Data listing

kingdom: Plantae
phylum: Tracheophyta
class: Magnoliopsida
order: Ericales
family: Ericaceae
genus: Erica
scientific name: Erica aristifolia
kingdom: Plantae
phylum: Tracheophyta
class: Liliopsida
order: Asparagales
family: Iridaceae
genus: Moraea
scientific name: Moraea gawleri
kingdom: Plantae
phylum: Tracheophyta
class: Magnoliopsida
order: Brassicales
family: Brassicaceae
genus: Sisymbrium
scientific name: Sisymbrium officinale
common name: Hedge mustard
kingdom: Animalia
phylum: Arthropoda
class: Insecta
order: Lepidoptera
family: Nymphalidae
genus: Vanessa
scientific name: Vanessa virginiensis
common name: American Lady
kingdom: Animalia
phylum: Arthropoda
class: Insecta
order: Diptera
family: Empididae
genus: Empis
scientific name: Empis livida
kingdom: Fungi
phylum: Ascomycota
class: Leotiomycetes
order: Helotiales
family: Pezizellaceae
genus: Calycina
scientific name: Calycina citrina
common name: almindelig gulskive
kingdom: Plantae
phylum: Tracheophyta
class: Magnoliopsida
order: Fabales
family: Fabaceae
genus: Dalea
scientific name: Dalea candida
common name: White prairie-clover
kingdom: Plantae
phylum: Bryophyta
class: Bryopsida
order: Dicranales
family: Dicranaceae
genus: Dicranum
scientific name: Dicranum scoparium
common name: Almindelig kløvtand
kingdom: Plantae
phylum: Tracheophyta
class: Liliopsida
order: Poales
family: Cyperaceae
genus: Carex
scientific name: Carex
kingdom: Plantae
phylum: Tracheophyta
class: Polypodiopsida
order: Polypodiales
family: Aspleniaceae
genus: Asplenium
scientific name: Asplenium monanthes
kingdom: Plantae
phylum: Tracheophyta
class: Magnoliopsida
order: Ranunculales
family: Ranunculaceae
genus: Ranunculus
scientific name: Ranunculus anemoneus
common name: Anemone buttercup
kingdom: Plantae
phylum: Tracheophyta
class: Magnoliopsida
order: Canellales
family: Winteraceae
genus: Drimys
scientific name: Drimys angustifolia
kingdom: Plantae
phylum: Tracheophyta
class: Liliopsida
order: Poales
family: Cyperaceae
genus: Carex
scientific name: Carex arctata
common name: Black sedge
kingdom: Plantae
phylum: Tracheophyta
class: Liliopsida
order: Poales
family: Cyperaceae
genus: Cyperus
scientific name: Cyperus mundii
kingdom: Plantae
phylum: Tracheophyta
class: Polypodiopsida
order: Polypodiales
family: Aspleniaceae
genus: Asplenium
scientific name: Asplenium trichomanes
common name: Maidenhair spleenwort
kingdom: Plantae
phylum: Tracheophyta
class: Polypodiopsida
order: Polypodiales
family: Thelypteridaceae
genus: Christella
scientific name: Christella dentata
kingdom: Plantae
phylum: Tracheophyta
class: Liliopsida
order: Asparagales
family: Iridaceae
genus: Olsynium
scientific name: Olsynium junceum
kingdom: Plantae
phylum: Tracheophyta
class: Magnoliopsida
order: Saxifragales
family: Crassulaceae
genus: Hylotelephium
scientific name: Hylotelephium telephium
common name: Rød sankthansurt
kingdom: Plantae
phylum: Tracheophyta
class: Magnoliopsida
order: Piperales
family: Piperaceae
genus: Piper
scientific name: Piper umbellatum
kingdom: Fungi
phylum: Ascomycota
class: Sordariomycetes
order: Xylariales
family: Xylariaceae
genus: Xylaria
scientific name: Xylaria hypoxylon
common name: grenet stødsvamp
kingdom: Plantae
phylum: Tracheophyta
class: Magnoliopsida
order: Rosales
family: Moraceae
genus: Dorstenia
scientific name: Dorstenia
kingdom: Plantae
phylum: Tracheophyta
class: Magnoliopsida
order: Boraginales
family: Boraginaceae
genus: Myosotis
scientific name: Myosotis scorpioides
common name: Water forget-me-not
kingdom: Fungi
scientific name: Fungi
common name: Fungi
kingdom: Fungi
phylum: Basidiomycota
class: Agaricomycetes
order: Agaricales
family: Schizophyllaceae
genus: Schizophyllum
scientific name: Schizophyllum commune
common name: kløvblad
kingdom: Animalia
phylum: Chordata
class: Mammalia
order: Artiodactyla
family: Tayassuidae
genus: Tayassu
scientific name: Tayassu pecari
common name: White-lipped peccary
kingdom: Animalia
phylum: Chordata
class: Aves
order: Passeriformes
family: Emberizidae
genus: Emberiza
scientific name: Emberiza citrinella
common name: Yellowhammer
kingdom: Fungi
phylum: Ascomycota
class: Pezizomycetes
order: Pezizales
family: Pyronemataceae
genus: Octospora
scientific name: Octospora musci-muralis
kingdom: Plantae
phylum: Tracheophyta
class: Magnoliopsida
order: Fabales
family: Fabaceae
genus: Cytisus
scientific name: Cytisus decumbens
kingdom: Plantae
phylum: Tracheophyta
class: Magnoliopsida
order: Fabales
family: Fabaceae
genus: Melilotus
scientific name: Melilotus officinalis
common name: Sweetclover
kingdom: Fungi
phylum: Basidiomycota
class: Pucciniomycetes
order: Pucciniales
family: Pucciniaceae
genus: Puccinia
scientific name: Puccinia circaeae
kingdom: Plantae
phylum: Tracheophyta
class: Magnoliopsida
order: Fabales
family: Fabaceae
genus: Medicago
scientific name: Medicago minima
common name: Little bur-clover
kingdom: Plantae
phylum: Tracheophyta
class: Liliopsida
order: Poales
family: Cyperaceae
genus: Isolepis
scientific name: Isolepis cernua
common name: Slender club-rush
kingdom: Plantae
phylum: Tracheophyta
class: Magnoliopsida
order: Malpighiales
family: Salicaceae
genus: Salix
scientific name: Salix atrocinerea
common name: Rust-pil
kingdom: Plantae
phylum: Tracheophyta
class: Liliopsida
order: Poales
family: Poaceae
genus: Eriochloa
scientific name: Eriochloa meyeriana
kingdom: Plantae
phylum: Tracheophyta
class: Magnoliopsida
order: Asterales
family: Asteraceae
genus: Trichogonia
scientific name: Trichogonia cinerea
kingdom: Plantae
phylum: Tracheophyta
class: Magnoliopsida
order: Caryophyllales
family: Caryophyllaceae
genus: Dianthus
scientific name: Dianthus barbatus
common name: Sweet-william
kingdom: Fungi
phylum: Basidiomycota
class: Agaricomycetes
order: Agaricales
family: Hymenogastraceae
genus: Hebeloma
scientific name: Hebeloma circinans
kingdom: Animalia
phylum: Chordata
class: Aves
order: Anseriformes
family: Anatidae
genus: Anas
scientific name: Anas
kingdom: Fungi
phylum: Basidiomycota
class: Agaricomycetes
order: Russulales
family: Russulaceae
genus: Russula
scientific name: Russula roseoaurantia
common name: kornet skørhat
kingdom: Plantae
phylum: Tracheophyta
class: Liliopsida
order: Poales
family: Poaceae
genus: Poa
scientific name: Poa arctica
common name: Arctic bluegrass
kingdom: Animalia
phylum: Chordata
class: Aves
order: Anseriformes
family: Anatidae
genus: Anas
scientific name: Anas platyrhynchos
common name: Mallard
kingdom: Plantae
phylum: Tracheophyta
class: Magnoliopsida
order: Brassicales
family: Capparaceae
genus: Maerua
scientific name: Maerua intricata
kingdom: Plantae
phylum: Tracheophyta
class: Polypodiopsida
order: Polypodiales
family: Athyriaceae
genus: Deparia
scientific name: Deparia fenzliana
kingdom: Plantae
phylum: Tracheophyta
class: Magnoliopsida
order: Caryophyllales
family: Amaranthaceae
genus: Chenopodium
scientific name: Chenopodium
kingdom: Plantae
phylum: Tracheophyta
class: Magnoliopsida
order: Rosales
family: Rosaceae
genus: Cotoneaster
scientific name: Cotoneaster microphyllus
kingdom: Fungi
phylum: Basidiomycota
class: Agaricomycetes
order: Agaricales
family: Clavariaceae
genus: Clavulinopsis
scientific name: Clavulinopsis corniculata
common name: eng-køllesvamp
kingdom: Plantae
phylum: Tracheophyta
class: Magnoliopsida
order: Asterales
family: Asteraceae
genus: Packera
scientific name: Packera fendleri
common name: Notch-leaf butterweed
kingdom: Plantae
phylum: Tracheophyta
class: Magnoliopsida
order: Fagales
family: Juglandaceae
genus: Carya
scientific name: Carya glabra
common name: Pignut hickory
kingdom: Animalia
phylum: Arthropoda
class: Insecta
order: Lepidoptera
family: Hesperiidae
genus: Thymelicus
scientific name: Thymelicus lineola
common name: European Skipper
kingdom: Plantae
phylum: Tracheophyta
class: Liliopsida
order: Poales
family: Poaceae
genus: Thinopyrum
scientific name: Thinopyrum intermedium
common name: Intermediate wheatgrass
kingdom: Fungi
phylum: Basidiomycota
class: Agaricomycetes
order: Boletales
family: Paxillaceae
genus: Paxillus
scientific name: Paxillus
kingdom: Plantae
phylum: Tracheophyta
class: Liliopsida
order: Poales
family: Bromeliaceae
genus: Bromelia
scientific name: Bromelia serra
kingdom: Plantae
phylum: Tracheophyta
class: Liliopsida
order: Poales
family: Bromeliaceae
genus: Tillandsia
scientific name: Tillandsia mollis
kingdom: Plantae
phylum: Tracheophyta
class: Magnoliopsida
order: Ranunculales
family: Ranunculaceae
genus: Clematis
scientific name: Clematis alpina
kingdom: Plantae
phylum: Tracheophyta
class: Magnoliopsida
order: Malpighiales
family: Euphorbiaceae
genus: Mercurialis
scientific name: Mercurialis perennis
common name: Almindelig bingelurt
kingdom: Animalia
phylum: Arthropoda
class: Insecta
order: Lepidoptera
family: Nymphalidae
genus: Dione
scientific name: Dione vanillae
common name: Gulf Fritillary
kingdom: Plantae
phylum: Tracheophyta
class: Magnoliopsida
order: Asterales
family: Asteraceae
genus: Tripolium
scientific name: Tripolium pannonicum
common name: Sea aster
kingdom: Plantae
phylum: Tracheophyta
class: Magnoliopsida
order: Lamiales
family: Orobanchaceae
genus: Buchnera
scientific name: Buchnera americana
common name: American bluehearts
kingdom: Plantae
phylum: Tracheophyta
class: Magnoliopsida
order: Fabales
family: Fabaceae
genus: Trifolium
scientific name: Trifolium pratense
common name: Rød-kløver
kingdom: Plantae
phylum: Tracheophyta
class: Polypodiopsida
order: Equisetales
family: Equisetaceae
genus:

▶ _GIVEN EXERCISE_:
Rewrite the lines from the one containing "genus: Hylotelephium" through the one containing "genus: Dorstenia", with "common name" replaced by "vernacular name" and nothing else altered.

▶ _TASK SOLUTION_:
genus: Hylotelephium
scientific name: Hylotelephium telephium
vernacular name: Rød sankthansurt
kingdom: Plantae
phylum: Tracheophyta
class: Magnoliopsida
order: Piperales
family: Piperaceae
genus: Piper
scientific name: Piper umbellatum
kingdom: Fungi
phylum: Ascomycota
class: Sordariomycetes
order: Xylariales
family: Xylariaceae
genus: Xylaria
scientific name: Xylaria hypoxylon
vernacular name: grenet stødsvamp
kingdom: Plantae
phylum: Tracheophyta
class: Magnoliopsida
order: Rosales
family: Moraceae
genus: Dorstenia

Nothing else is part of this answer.